◆ **What you have to do**
Copy out the data below word for word, leaving out the pictures.

[Dataset records]
----
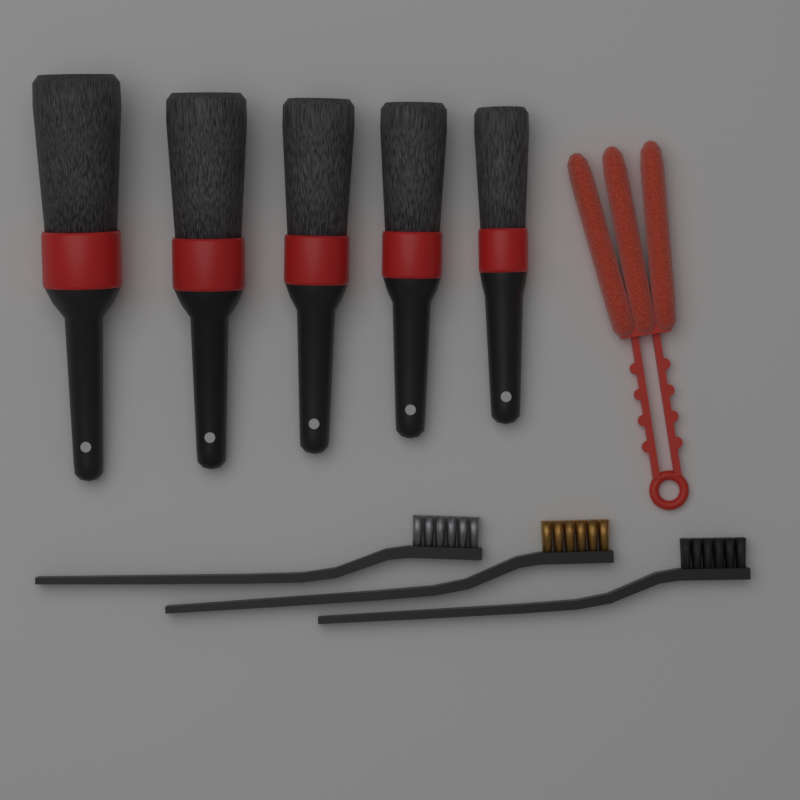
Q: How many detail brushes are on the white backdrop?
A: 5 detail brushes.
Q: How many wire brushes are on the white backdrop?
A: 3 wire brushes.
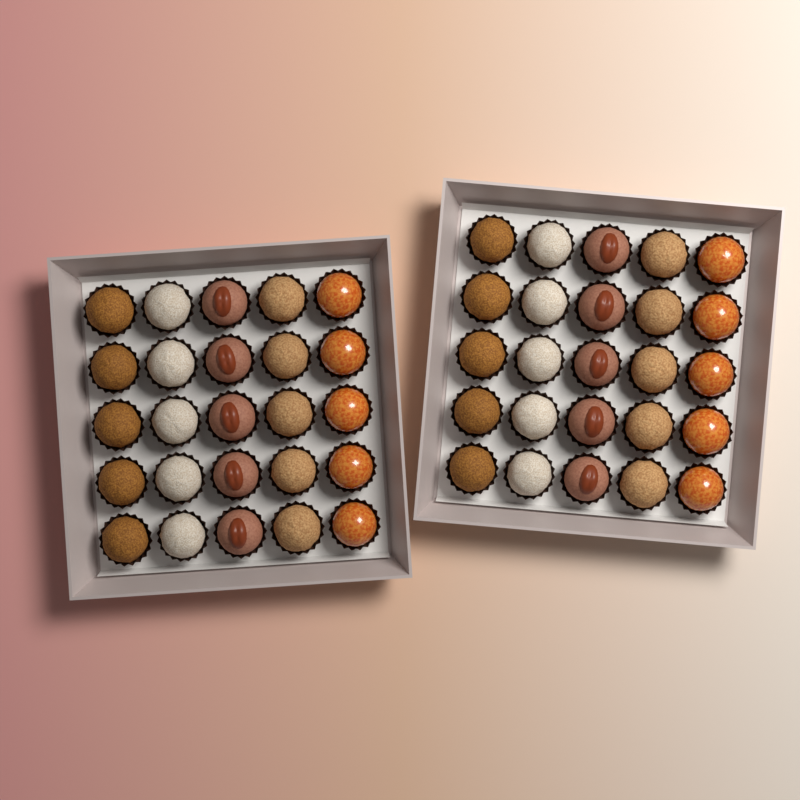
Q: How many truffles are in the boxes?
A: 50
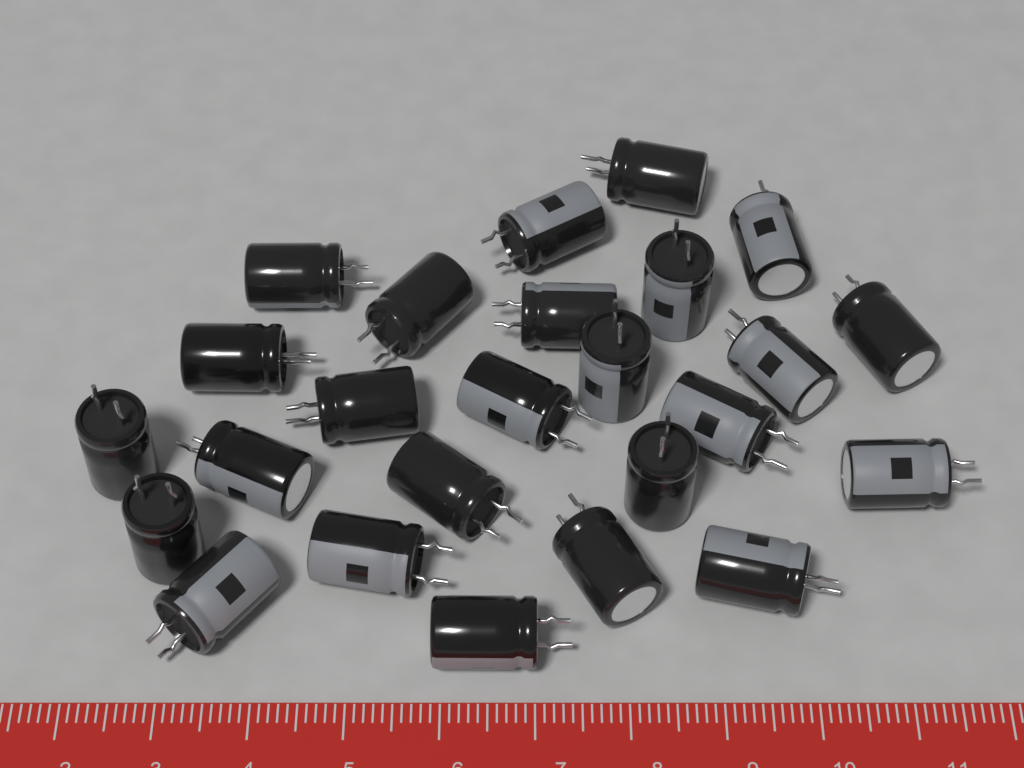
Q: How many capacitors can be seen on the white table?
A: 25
----
◆ **Task solution**
Q: How many detail brushes are on the white backdrop?
A: 5 detail brushes.
Q: How many wire brushes are on the white backdrop?
A: 3 wire brushes.
Q: How many truffles are in the boxes?
A: 50
Q: How many capacitors can be seen on the white table?
A: 25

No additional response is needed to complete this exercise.